Monday, September 6, 2010

Waiting for our family of four...

I wish I had more of an update, but I kind of don't.  And that isn't really a bad thing, I suppose...considering where we were last week!  We are so ready to be united with the fourth addition to our family...but we know that God has perfect timing.  So, we wait...for our CIS (dept of homeland security) paperwork to be approved...for O to grow and heal...for our family to gain knowledge...for the ability to raise funds...for God to mature and mold us to be who he wants us to be.
It is easier for me to think about O being in the babies home knowing that he came from an unsafe and unhealthy home...it is just so much better there, such a step up.  And we know they care for children, really.  I know he is safe and fed.  However, I still desire to hold him and to love him so much.  I want him to know that he has parents and a big sister who love him and care for him and don't want him to hurt.  I want him to know that we are here, but I (again) remind myself that we are where we are for a reason.  WE MUST BE RIPENING.  

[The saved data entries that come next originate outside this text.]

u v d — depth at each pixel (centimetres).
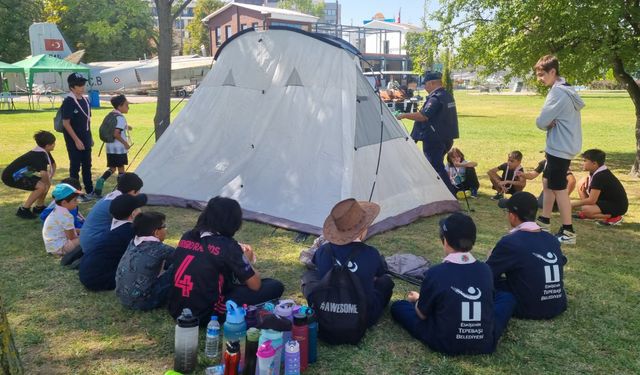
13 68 2920
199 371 356
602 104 3662
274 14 5078
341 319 382
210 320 395
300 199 671
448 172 896
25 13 4600
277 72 730
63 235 581
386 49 6284
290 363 336
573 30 990
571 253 607
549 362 375
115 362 372
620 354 388
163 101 970
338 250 399
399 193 717
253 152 728
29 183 718
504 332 414
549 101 610
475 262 378
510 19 1042
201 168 768
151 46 5853
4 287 493
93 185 945
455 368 364
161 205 766
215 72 796
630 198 895
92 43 5219
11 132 1781
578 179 1059
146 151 1384
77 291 485
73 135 810
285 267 548
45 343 396
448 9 1183
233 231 398
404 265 530
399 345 396
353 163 653
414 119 770
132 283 434
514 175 859
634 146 1570
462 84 8350
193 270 386
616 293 496
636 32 1011
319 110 686
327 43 701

Our lawyer let us know that it was a bit of a fight to get O in the babies home and situated, but that it is all working out now.  We didn't even know that they were having a hard time with it.  They fought for our sweet boy...and we are just so thankful.  I think our situation is a little different from the "normal situation"...if that exists, so we will have to probably jump through some hoops.  Which is just fine.  God is providing all we need.  And it will be beautiful for a mature O to look back and see how God orchestrated his story so beautifully.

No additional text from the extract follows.